» Exercise aim
Only the number is needed: how many lines of the entries below contain the word "Rentals".
[[ Data open ]]
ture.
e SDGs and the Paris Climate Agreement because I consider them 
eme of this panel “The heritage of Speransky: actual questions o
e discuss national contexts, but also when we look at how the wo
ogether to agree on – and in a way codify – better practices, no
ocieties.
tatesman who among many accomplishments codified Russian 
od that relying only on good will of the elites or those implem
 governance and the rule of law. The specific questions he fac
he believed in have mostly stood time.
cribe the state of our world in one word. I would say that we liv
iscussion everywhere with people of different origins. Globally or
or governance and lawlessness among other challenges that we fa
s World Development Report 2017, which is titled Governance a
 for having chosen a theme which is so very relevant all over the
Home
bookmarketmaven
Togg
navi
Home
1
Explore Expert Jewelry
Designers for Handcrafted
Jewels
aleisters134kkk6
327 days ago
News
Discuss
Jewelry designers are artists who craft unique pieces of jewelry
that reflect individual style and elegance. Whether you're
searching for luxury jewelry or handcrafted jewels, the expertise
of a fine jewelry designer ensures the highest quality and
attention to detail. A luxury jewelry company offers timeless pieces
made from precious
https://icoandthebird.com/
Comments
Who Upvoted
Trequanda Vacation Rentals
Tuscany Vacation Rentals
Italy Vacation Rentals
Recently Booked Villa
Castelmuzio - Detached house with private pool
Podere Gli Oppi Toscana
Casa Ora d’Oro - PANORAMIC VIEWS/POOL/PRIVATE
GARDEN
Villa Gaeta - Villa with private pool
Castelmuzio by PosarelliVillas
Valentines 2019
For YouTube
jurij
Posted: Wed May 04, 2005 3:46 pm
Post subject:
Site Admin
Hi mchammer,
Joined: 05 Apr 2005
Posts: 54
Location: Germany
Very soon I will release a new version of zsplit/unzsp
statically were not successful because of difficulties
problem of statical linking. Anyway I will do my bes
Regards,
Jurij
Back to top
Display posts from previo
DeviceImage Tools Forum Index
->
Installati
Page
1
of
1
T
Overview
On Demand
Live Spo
[[ Data closed ]]
» Answer for this exercise
3